“Open” health data and GDPR
- De-identification is ineffective and expensive1
- There is no such thing as foolproof de-identification2
- Unimportant items of information can be combined to create important information;3; 4
- Ubiquitous data collection means we have no– to little–control over our data
- All digital databases can and very likely will be breached5
- Remedy for harm from breach is not always calculable or enforceable6
- Consent is imperfect7 but is necessary even if it is implicit
- Sharing and privacy are two sides of the same coin8
Clinicians and Researchers Want
Non-de-identified data. Data from which the identify of the patient has been removed is not as useful as data that identifies the patient. Doctors are not interested in personal identity, but they want to know personal characteristics such as race, age, gender, where the patient was born, where the patient lives, even the income level, etc. These characteristics impact health in important and specific ways but they also identify the patient personally.
Specific, targeted data, not-generic and not-voluminous data. For example, MBs of fitbit data are not useful, but focused blood pressure readings or heart beat data may be useful. One term used is “prescribed data,” that is, the doctor prescribes to the patient to collect and submit specific data.
GDPR has specific definitions for personal data,9 genetic data,10 biometric11 and health data.12 The Article 6 of GDPR13 allows lawful processing of personal data if one or more of the following conditions are met:
- the data subject has given consent;
- it is necessary for the performance of a contract to which the data subject is party;
- it is necessary for compliance with a legal obligation;
- it is necessary to protect the vital interest of the data subject or another natural - person;
- it is necessary for the performance of a task carried out in the public interest;
- it is necessary for the purposes of the legitimate interests pursued by the controller or third party.
However GDPR prohibits processing of biometric, genetic, and health data unless one of the three conditions below would apply:
- The data subject must have given “explicit consent.”
- “Processing is necessary for the purposes of preventive or occupational medicine, for the assessment of the working capacity of the employee, medical diagnosis, the provision of health or social care or treatment or the management of health or social care systems and services”
- “Processing is necessary for reasons of public interest in the area of public health, such as protecting against serious cross-border threats to health or ensuring high standards of quality and safety of health care and of medicinal products or medical devices”
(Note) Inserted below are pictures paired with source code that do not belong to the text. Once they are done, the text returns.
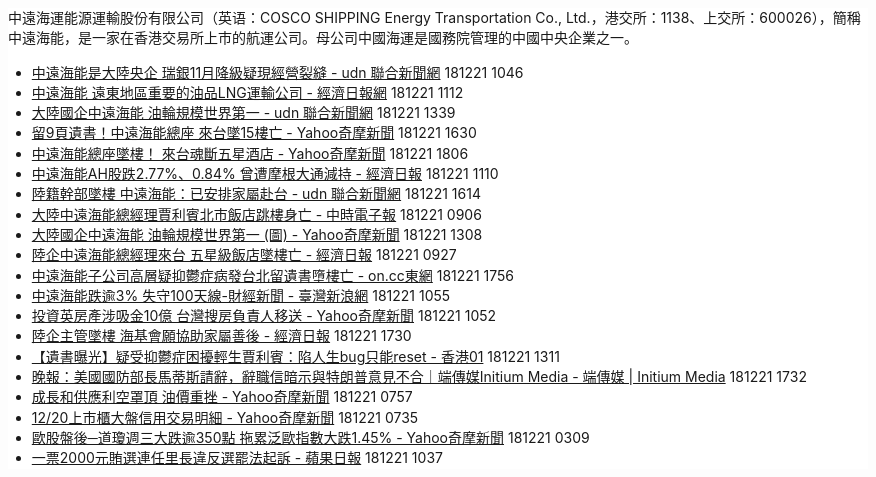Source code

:中遠海運能源運輸股份有限公司（英语：COSCO SHIPPING Energy Transportation Co., Ltd.，港交所：1138、上交所：600026），簡稱中遠海能，是一家在香港交易所上市的航運公司。母公司中國海運是國務院管理的中國中央企業之一。
- [中遠海能是大陸央企 瑞銀11月降級疑現經營裂縫 - udn 聯合新聞網](https://udn.com/news/story/7332/3549616 "中遠海能是大陸央企 瑞銀11月降級疑現經營裂縫 - udn 聯合新聞網") 181221 1046
- [中遠海能 遠東地區重要的油品LNG運輸公司 - 經濟日報網](https://money.udn.com/money/story/5612/3549689 "中遠海能 遠東地區重要的油品LNG運輸公司 - 經濟日報網") 181221 1112
- [大陸國企中遠海能 油輪規模世界第一 - udn 聯合新聞網](https://udn.com/news/story/7333/3550038 "大陸國企中遠海能 油輪規模世界第一 - udn 聯合新聞網") 181221 1339
- [留9頁遺書！中遠海能總座 來台墜15樓亡 - Yahoo奇摩新聞](https://tw.news.yahoo.com/%E7%95%999%E9%A0%81%E9%81%BA%E6%9B%B8-%E4%B8%AD%E9%81%A0%E6%B5%B7%E8%83%BD%E7%B8%BD%E5%BA%A7-%E4%BE%86%E5%8F%B0%E5%A2%9C15%E6%A8%93%E4%BA%A1-013339284.html "留9頁遺書！中遠海能總座 來台墜15樓亡 - Yahoo奇摩新聞") 181221 1630
- [中遠海能總座墜樓！ 來台魂斷五星酒店 - Yahoo奇摩新聞](https://tw.news.yahoo.com/video/%E4%B8%AD%E9%81%A0%E6%B5%B7%E8%83%BD%E7%B8%BD%E5%BA%A7%E5%A2%9C%E6%A8%93-%E4%BE%86%E5%8F%B0%E9%AD%82%E6%96%B7%E4%BA%94%E6%98%9F%E9%85%92%E5%BA%97-100654545.html "中遠海能總座墜樓！ 來台魂斷五星酒店 - Yahoo奇摩新聞") 181221 1806
- [中遠海能AH股跌2.77%、0.84% 曾遭摩根大通減持 - 經濟日報](https://money.udn.com/money/story/5604/3549687 "中遠海能AH股跌2.77%、0.84% 曾遭摩根大通減持 - 經濟日報") 181221 1110
- [陸籍幹部墜樓 中遠海能：已安排家屬赴台 - udn 聯合新聞網](https://udn.com/news/story/7315/3550309 "陸籍幹部墜樓 中遠海能：已安排家屬赴台 - udn 聯合新聞網") 181221 1614
- [大陸中遠海能總經理賈利賓北市飯店跳樓身亡 - 中時電子報](https://www.chinatimes.com/realtimenews/20181221001402-260402 "大陸中遠海能總經理賈利賓北市飯店跳樓身亡 - 中時電子報") 181221 0906
- [大陸國企中遠海能 油輪規模世界第一 (圖) - Yahoo奇摩新聞](https://tw.news.yahoo.com/%E5%A4%A7%E9%99%B8%E5%9C%8B%E4%BC%81%E4%B8%AD%E9%81%A0%E6%B5%B7%E8%83%BD-%E6%B2%B9%E8%BC%AA%E8%A6%8F%E6%A8%A1%E4%B8%96%E7%95%8C%E7%AC%AC-%E5%9C%96-050807444.html "大陸國企中遠海能 油輪規模世界第一 (圖) - Yahoo奇摩新聞") 181221 1308
- [陸企中遠海能總經理來台 五星級飯店墜樓亡 - 經濟日報](https://money.udn.com/money/story/5648/3549482 "陸企中遠海能總經理來台 五星級飯店墜樓亡 - 經濟日報") 181221 0927
- [中遠海能子公司高層疑抑鬱症病發台北留遺書墮樓亡 - on.cc東網](https://hk.on.cc/hk/bkn/cnt/news/20181221/bkn-20181221093750932-1221_00822_001.html "中遠海能子公司高層疑抑鬱症病發台北留遺書墮樓亡 - on.cc東網") 181221 1756
- [中遠海能跌逾3% 失守100天線-財經新聞 - 臺灣新浪網](https://news.sina.com.tw/article/20181221/29354012.html "中遠海能跌逾3% 失守100天線-財經新聞 - 臺灣新浪網") 181221 1055
- [投資英房產涉吸金10億 台灣搜房負責人移送 - Yahoo奇摩新聞](https://tw.news.yahoo.com/video/%E6%8A%95%E8%B3%87%E8%8B%B1%E6%88%BF%E7%94%A2%E6%B6%89%E5%90%B8%E9%87%9110%E5%84%84-%E5%8F%B0%E7%81%A3%E6%90%9C%E6%88%BF%E8%B2%A0%E8%B2%AC%E4%BA%BA%E7%A7%BB%E9%80%81-023030765.html "投資英房產涉吸金10億 台灣搜房負責人移送 - Yahoo奇摩新聞") 181221 1052
- [陸企主管墜樓 海基會願協助家屬善後 - 經濟日報](https://money.udn.com/money/story/5603/3550585 "陸企主管墜樓 海基會願協助家屬善後 - 經濟日報") 181221 1730
- [【遺書曝光】疑受抑鬱症困擾輕生賈利賓：陷人生bug只能reset - 香港01](https://www.hk01.com/%E5%8F%B0%E7%81%A3%E6%96%B0%E8%81%9E/273896/%E9%81%BA%E6%9B%B8%E6%9B%9D%E5%85%89-%E7%96%91%E5%8F%97%E6%8A%91%E9%AC%B1%E7%97%87%E5%9B%B0%E6%93%BE%E8%BC%95%E7%94%9F-%E8%B3%88%E5%88%A9%E8%B3%93-%E9%99%B7%E4%BA%BA%E7%94%9Fbug%E5%8F%AA%E8%83%BDreset "【遺書曝光】疑受抑鬱症困擾輕生賈利賓：陷人生bug只能reset - 香港01") 181221 1311
- [晚報：美國國防部長馬蒂斯請辭，辭職信暗示與特朗普意見不合｜端傳媒Initium Media - 端傳媒 | Initium Media](https://theinitium.com/article/20181221-evening-brief/ "晚報：美國國防部長馬蒂斯請辭，辭職信暗示與特朗普意見不合｜端傳媒Initium Media - 端傳媒 | Initium Media") 181221 1732
- [成長和供應利空罩頂 油價重挫 - Yahoo奇摩新聞](https://tw.news.yahoo.com/%E6%88%90%E9%95%B7%E5%92%8C%E4%BE%9B%E6%87%89%E5%88%A9%E7%A9%BA%E7%BD%A9%E9%A0%82-%E6%B2%B9%E5%83%B9%E9%87%8D%E6%8C%AB-235717430.html "成長和供應利空罩頂 油價重挫 - Yahoo奇摩新聞") 181221 0757
- [12/20上市櫃大盤信用交易明細 - Yahoo奇摩新聞](https://tw.news.yahoo.com/12-20%E4%B8%8A%E5%B8%82%E6%AB%83%E5%A4%A7%E7%9B%A4%E4%BF%A1%E7%94%A8%E4%BA%A4%E6%98%93%E6%98%8E%E7%B4%B0-234204243.html "12/20上市櫃大盤信用交易明細 - Yahoo奇摩新聞") 181221 0735
- [歐股盤後─道瓊週三大跌逾350點 拖累泛歐指數大跌1.45% - Yahoo奇摩新聞](https://tw.news.yahoo.com/%E6%AD%90%E8%82%A1%E7%9B%A4%E5%BE%8C-%E9%81%93%E7%93%8A%E9%80%B1%E4%B8%89%E5%A4%A7%E8%B7%8C%E9%80%BE350%E9%BB%9E-%E6%8B%96%E7%B4%AF%E6%B3%9B%E6%AD%90%E6%8C%87%E6%95%B8%E5%A4%A7%E8%B7%8C1.45-190915586.html "歐股盤後─道瓊週三大跌逾350點 拖累泛歐指數大跌1.45% - Yahoo奇摩新聞") 181221 0309
- [一票2000元賄選連任里長違反選罷法起訴 - 蘋果日報](https://tw.news.appledaily.com/local/realtime/20181221/1487385 "一票2000元賄選連任里長違反選罷法起訴 - 蘋果日報") 181221 1037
Data from publicly funded research to be findable, accessible, interoperable, and reusable. But, does that include clinical research? Clinical research, as opposed to basic research, is based on personally identifiable information, and as such, is required by law to be protected.14
Personal health data from non-medical, commercially available devices such as pedometers, blood pressure monitors, and sleep trackers are usually shared with the device providers via contractual agreements “signed” by the people when they sign up for these services. These data are not from publicly funded research, but can be valuable for medical purposes. My assumption is that FAIR4Health excludes such data. Since EHRs are not a product of publicly funded research, my assumption is that FAIR4Health excludes such data.
However, publicly funded research data may also contain personally identifiable information. If so, that information has to be removed through a process of specified de-identification. However, it may still have to be restricted to a certain community rather than be made available to everyone. Is the data still FAIR if it is restricted to a specified community?